Written exercise: Count the lines in the material below that contain the string "arešto", and give only that number.

── Data shown

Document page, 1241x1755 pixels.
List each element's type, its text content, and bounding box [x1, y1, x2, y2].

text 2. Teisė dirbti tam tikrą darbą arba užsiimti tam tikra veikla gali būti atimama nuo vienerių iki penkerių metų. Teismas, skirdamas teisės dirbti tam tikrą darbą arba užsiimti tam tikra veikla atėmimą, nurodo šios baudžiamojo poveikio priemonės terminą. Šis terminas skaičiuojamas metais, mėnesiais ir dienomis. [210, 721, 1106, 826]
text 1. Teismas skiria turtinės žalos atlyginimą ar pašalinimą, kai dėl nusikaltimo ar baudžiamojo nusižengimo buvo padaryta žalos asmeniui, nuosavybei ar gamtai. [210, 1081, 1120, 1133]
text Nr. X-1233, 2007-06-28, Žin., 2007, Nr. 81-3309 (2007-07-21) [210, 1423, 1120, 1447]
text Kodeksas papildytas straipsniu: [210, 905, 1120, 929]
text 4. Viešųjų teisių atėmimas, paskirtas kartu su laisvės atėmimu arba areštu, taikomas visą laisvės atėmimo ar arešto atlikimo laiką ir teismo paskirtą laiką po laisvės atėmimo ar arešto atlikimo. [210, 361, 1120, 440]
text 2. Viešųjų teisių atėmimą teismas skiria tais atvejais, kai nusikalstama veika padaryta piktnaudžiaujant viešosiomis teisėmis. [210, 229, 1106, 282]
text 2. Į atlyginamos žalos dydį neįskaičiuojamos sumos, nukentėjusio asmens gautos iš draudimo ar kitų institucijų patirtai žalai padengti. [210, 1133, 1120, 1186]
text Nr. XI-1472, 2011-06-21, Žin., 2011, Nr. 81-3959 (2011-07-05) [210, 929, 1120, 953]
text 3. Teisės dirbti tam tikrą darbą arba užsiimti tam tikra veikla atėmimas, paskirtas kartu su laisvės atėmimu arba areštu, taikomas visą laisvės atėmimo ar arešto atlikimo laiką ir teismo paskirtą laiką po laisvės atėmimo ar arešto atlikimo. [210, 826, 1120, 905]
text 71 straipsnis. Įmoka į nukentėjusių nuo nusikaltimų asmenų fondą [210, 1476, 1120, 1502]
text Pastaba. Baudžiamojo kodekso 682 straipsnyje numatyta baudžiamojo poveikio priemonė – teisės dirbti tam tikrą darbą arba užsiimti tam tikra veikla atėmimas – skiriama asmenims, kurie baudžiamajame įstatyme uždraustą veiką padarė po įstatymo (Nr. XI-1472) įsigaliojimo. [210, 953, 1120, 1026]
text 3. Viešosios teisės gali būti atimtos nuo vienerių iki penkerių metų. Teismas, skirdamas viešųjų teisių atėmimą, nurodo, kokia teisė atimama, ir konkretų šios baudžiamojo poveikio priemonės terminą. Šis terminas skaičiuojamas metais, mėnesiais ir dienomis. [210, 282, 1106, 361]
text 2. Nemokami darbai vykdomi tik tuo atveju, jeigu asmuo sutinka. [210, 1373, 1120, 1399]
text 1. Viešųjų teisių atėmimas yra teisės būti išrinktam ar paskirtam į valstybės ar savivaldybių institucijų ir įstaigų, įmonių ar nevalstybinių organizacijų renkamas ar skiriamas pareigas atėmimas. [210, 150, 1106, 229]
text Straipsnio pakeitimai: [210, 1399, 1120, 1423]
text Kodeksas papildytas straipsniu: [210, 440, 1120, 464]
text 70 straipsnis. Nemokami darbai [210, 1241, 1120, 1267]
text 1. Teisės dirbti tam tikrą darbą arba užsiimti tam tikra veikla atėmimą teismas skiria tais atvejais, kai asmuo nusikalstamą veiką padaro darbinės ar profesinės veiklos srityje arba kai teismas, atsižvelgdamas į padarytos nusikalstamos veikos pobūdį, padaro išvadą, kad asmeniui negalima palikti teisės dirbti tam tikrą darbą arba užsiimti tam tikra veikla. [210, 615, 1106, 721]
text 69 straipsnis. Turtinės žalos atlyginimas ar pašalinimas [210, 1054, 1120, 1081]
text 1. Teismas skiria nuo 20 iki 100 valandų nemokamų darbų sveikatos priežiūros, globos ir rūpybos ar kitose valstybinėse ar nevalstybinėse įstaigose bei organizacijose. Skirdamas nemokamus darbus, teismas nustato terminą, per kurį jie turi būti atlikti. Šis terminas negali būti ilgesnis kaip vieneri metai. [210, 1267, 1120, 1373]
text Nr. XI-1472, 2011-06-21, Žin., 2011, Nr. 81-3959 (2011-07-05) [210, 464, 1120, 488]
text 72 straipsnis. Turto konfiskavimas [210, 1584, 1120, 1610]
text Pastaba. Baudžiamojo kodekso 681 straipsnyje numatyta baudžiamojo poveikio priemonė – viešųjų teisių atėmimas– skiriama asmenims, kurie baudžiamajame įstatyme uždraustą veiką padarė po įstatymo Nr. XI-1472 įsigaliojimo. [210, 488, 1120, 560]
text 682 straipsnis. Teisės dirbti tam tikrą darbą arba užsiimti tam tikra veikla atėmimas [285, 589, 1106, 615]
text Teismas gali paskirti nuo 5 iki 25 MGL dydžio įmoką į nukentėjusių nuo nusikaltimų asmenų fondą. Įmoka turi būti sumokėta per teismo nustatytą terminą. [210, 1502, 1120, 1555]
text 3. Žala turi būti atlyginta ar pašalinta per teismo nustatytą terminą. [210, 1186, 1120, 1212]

────
── Data shown

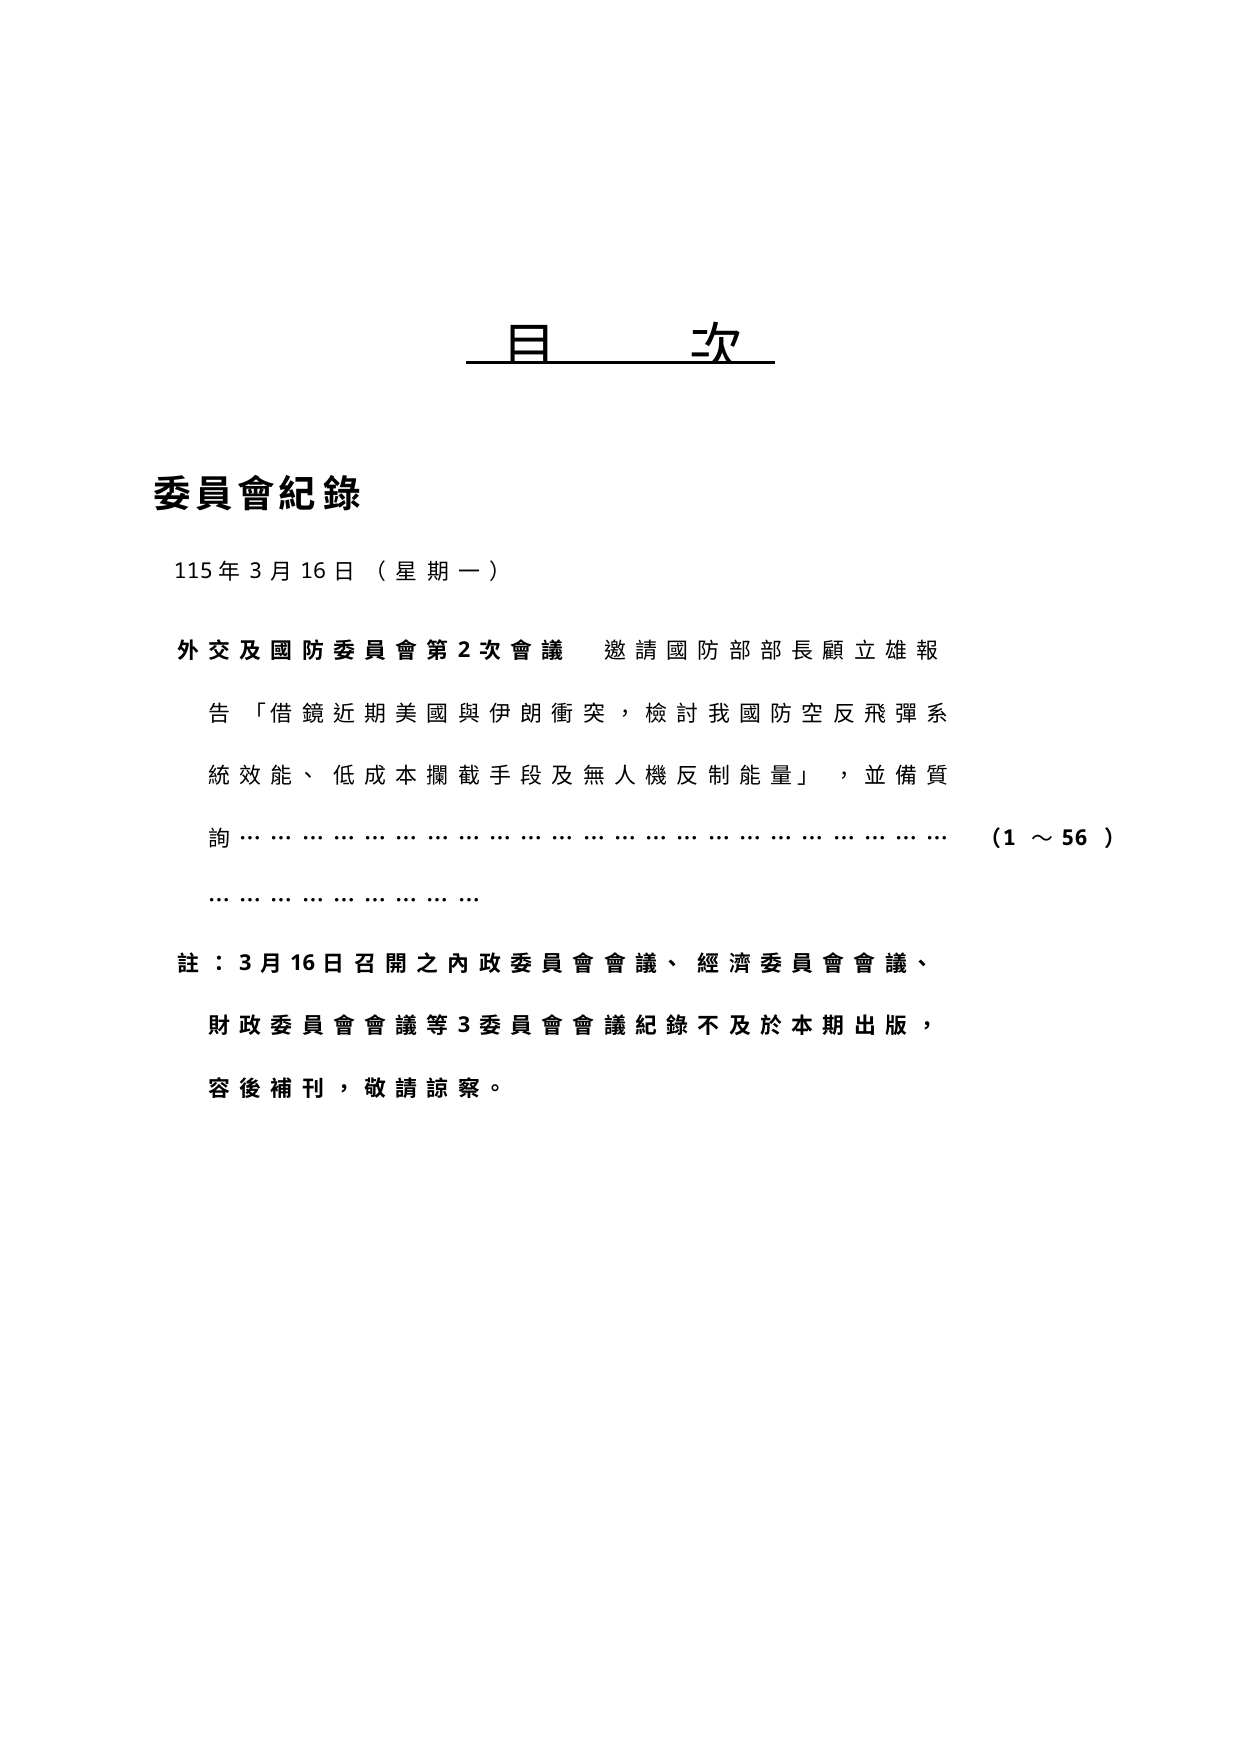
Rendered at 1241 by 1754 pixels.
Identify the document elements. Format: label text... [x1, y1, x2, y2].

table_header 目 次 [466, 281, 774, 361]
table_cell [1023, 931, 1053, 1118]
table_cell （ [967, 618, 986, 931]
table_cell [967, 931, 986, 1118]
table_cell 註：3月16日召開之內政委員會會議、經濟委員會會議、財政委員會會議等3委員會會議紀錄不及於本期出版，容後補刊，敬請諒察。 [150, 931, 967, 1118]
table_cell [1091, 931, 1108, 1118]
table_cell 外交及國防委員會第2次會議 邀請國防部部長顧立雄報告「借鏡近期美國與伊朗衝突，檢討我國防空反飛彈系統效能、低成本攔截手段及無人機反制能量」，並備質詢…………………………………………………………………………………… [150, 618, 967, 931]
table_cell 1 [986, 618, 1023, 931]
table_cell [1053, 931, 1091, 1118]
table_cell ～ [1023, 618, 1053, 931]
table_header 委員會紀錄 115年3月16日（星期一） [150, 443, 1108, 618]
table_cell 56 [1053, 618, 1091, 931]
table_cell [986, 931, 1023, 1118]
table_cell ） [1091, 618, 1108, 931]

────
── Data shown

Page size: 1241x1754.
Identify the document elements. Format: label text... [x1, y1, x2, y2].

────

Reply to the exercise: 2